The trooper asks why she doesn’t call her son and explain current traveling challenges, the unexplained major power grid failure, snow coming from the north followed by an unseasonably early polar vortex, that people are evacuating to the south toward heat, no telling when electricity will be restored. She says she can’t remember his phone number; then she remembers that he doesn’t answer his phone anyway.  Then she says she doesn’t have a phone.

 He offers his own phone.  Lydia’s lower lip quivers.  She has no idea what to do with a smart phone. He asks what the son’s name is.  She says “Harry.”

Just Harry?”

“No, ‘Handsome Harry.’”  She is not joking. 

The trooper studies her sweet, ancient face. He wants to help but she is adamant, anxious and confused, too. Her hand trembles when she claims her license. He again advises her to take the next exit and cautions that there is so little northbound traffic and so much southbound congestion that authorities are considering shutting down north bound and converting all traffic to southbound until the problems, the evacuation, the weather and the grid, are resolved. He tells her there are a few places that still have self-generated power, a hospital, etc.  He could escort her to some such place where she would at least be safe for the time being.
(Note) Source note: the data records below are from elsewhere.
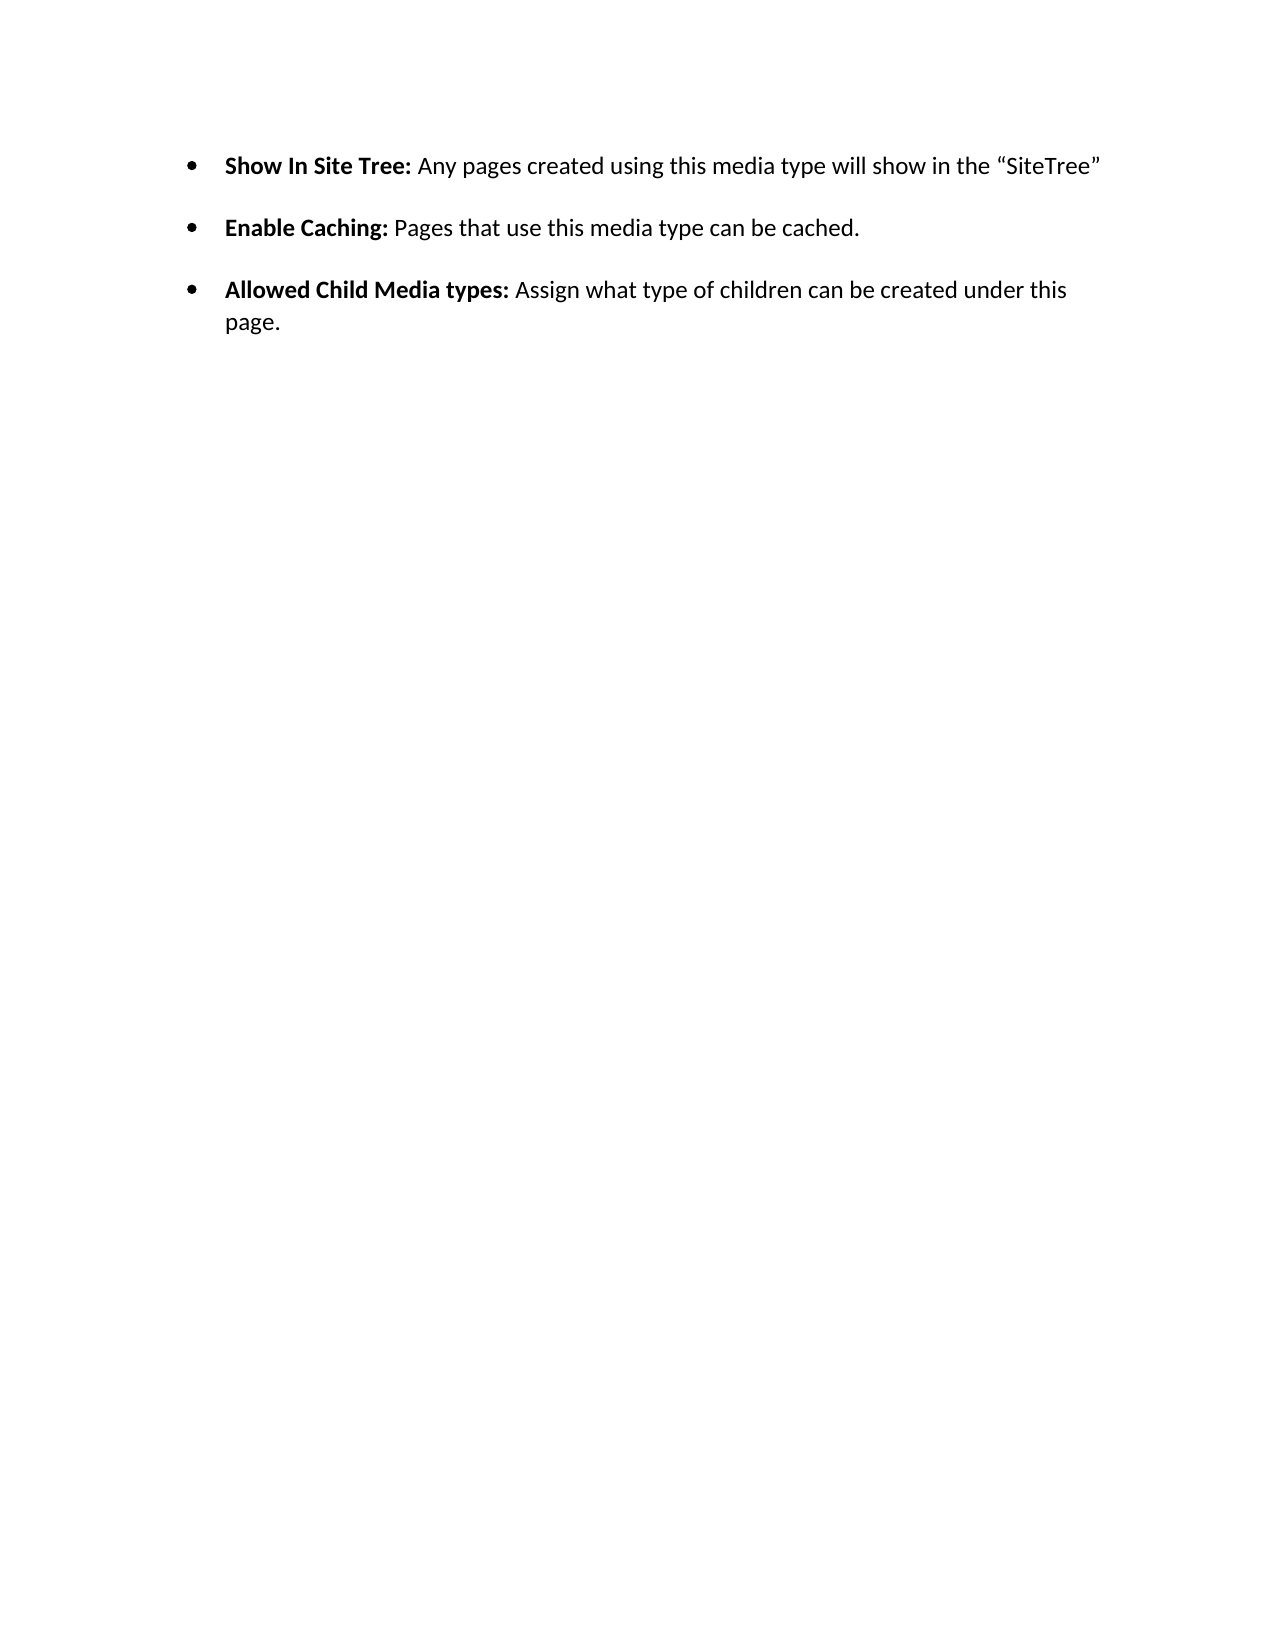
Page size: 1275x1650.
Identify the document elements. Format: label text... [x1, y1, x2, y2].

list Enable Caching: Pages that use this media type can be cached. [187, 212, 1125, 272]
list Show In Site Tree: Any pages created using this media type will show in the “SiteTree” [187, 150, 1125, 210]
list Allowed Child Media types: Assign what type of children can be created under this page. [187, 274, 1125, 337]
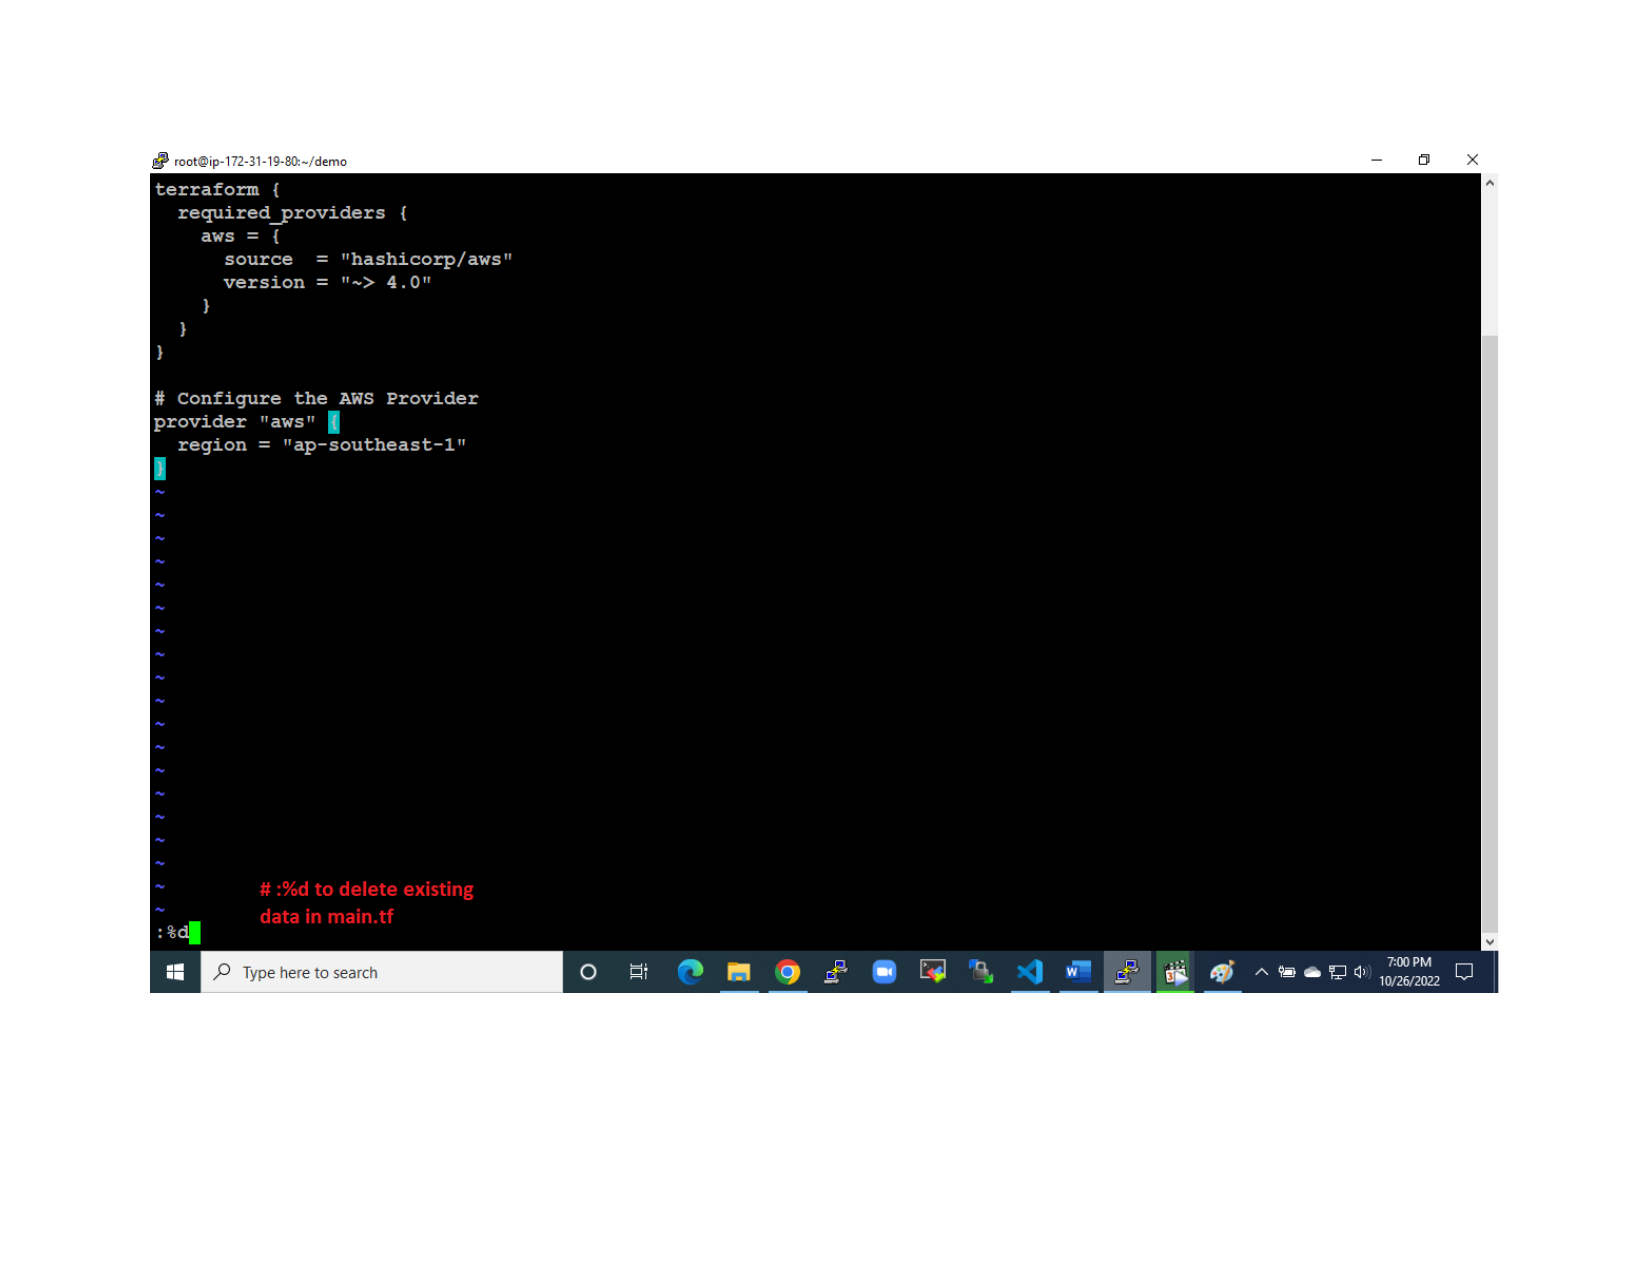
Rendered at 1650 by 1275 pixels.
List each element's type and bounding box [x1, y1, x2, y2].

picture [150, 150, 1499, 993]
But she insists Harry is depending on her, she knows the way, has driven it many times. And she’ll take her chances because Harry needs his medicine. 

After a polite goodbye, she pulls away from the side of the road and hears the reassuring crunch of snow under her car.  She has new snow tires and doesn’t need to be afraid, she thinks. Instead she reminisces about Harry’s cancer and how the medicine helped him.  How he loves living “up north,” practically off the grid in a wooded area north of Rhinelander.  How she wished he weren’t so far away, that he were still married with someone taking care of him. But just remembering her many visits in the past and possibilities of many more in the future calms her, and even though she can feel her car planing over patches of black ice, she is emboldened with the knowledge that she will soon be with Harry.

The creek near Coon Street, Kern Street School and other familiar Rhinelander landmarks come into view and then, finally, the unmarked road to Harry’s cabin.  The driveway has been plowed.  “Harry must be home!” she thinks. She touches the box tucked into her coat pocket and imagines Harry’s delight when she arrives.  Blackout or no blackout, there is smoke coming from the chimney of Harry’s cabin. That means heat and that Harry is there.

But it’s not Harry who bounces out the front door kicking away snow to break a path and greet Lydia.  It’s a familiar man about Harry’s age but Lydia can’t quite place his name. Then she flashes back; this young man bought the cabin from Harry years ago.

Lydia calls, “Is he here?  Is he okay?”

In a rather practiced fashion because he knows in her grief that Lydia cannot bear the truth, he answers, “It’s the same. He’s the same.”

Lydia produces, as she has many times, the box from her pocket. “I brought his medicine.”

“You always do, Lydia. Come on in the house and we’ll share a joint.”